--- Excerpt provided Enclosed Below ---
Writing Web Applications in Python with Bottle

Web Applications

A web application consists of code that responds to HTTP requests to return an HTTP response. A web application is not the same as a web server; the server is listening on the network socket for requests and decoding them and then sending back the response. The web application is the code that takes the request information and generates the response. To write a web application we need a way to send the request information from the server to the application code; there are many ways to do this for different combinations of web server and application environment.

In Python, the low-level interface to web applications is called WSGI (Web Server Gateway Interface). It defines a standard way of defining a procedure to act as as web application.
While it is possible to write an application using the low-level WSGI standard, it is usually much more convenient to use a higher level abstraction in the form of a framework. This means that we use a python module that does some of the work for us and takes away some of the complexity of dealing with the low level WSGI standard. There are many frameworks to choose from for Python (see this list) but we will use the Bottle framework because it is simple and doesn't do everything for us - the goal of this course is for you to learn how the web works, so we don't yet want to use a framework that hides all of the detail from you.

We'll explore Bottle in lots of detail but to show you a simple example, a simple Bottle web application would be:


from bottle import Bottle

app = Bottle()

@app.route('/')
def index():
    return "Hello World, how are you?"

@app.route('/about')
def about():
    return "Tell me about yourself."

The first thing that this example does is create a Bottle application object. This is going to be used when we come to run the code. (Note that you will see examples of Bottle apps without this, we'll use it because it helps with testing your code later on).

This example defines two 'pages' in the application - that is it will respond to two different URLs. Each URL is called a route and the code associates this route with a procedure that returns the content to be sent back to the browser. So if this application gets a request for the home page (eg. http://localhost:8000/) then it will return the "Hello World..." message. If it gets a request for the 'about page' (eg. http://localhost:8000/about) it will return the "Tell me..." message. In this simple example these are plain text; we'll see how to make them return HTML pages shortly.

This structure for the Bottle application emphasises one important feature of web applications. The job of the application is to respond to requests forwarded by the server; each request is for a particular URL. The application must receive the request, process it, and generate a response. Bottle allows you to arrange your code so that one procedure deals with one request; this makes it easy to see what your code is doing and helps with debugging.

Bottle is built on top of the WSGI standard and so it is compatible with all kinds of other Python web infrastructure. For example there are modules that implement authentication and sessions and they can be used directly with Bottle applications. You don't need to worry about this just now but it is reassuring to know that what you are doing is aligned with core Python infrastructure.

This is a simple example of an application, we now need to look at how to run it.
--- End of Enclosed Excerpt provided ---
--- The input Enclosed Below ---
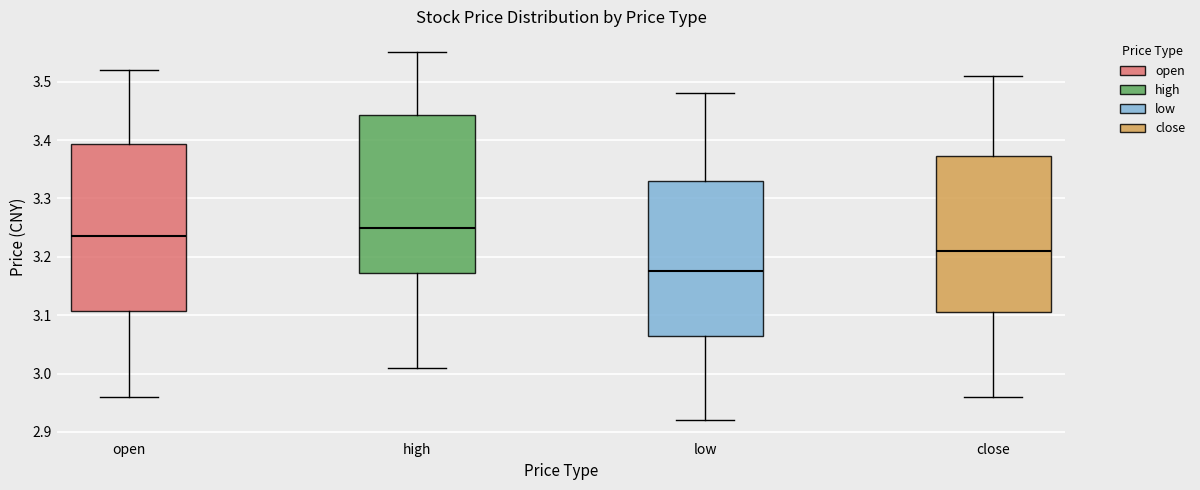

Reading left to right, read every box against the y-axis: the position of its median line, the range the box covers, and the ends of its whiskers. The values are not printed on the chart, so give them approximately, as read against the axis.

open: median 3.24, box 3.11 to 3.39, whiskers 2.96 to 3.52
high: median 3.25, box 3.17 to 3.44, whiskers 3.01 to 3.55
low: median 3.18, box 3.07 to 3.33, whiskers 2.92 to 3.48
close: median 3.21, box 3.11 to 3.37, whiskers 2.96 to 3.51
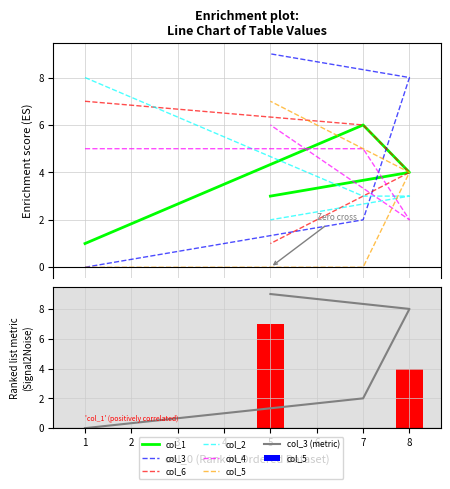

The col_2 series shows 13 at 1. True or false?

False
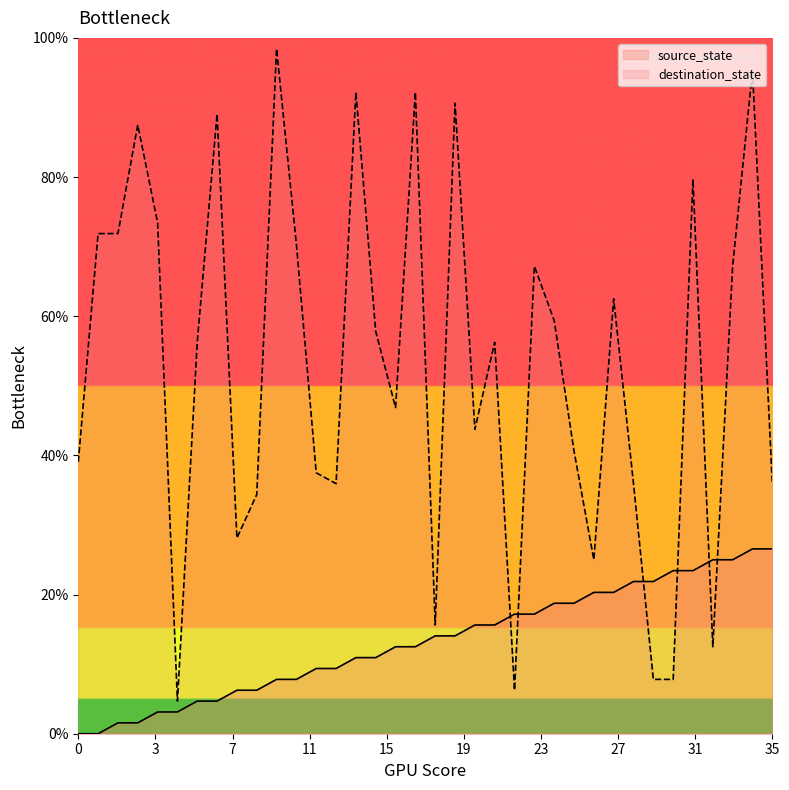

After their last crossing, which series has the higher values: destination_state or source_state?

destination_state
--- End of Enclosed The input ---
--- The input Enclosed Below ---
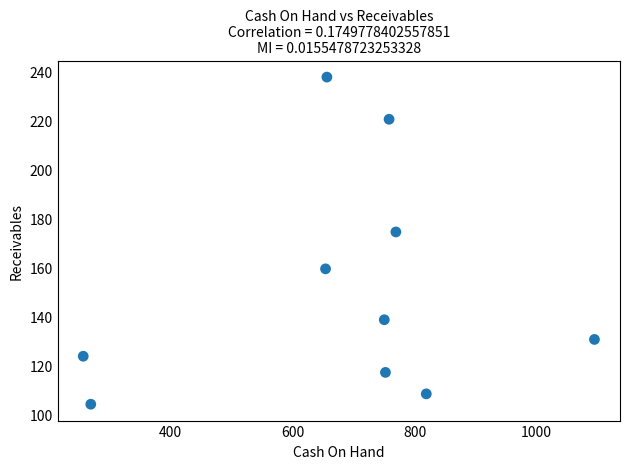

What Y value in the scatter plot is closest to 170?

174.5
--- End of Enclosed The input ---
● Check your understanding:
1. Rewrite the listing from the line containing "Reading left to" through the line containing "After their last", inclusive, replacing "series" with "line" and changing nothing else; leave out the pictures.
2. Continue the text on writing web applications in Python with Bottle from where it stops.
The listing has no connection to the Bottle web application text.

● Outputs by task:
1.
Reading left to right, read every box against the y-axis: the position of its median line, the range the box covers, and the ends of its whiskers. The values are not printed on the chart, so give them approximately, as read against the axis.

open: median 3.24, box 3.11 to 3.39, whiskers 2.96 to 3.52
high: median 3.25, box 3.17 to 3.44, whiskers 3.01 to 3.55
low: median 3.18, box 3.07 to 3.33, whiskers 2.92 to 3.48
close: median 3.21, box 3.11 to 3.37, whiskers 2.96 to 3.51

The col_2 line shows 13 at 1. True or false?

False

After their last crossing, which line has the higher values: destination_state or source_state?

2.
The Web Server

The web server is the piece of software that handles HTTP requests from the client and generates a response to send back. In a production environment, you will use a server like Apache, Ngnix or Microsoft Internet Information Server. These are large software systems that are designed to handle many requests per second as fast as possible. While we are developing code, there is no need to run under such a server and in fact it's a bit of a pain to have to deal with it. When working with Python it is common to use a simple server written in Python and that's what we will do. It means you don't need to install anything other than Python and Bottle to develop this code but since Bottle uses the WSGI standard interface, anything that you develop could be deployed on a production quality server quite easily.

Bottle provides a development server that you can use by adding a single line to your application. Here's the entire code of our first example, including the server:

from bottle import Bottle

app = Bottle()

@app.route('/')
def index():
    return "Hello World, how are you?"

@app.route('/about')
def about():
    return "Tell me about yourself."

if __name__ == '__main__':
    app.run(debug=True)

What we've added is a bit of code that will only run if we run this Python module (file) directly (if __name__=='__main__')) but not if it is imported by another module. This is a common Python trick and is equivalent to the main class in a Java program. In this case we have one line of code which just calls the run method on the application. We've passed one named argument to turn on debug mode in the server.

When you run the above Python code, it will start a web server listening on port 8080, you should see the following output:

Bottle v0.12.8 server starting up (using WSGIRefServer())...
Listening on http://127.0.0.1:8080/
Hit Ctrl-C to quit.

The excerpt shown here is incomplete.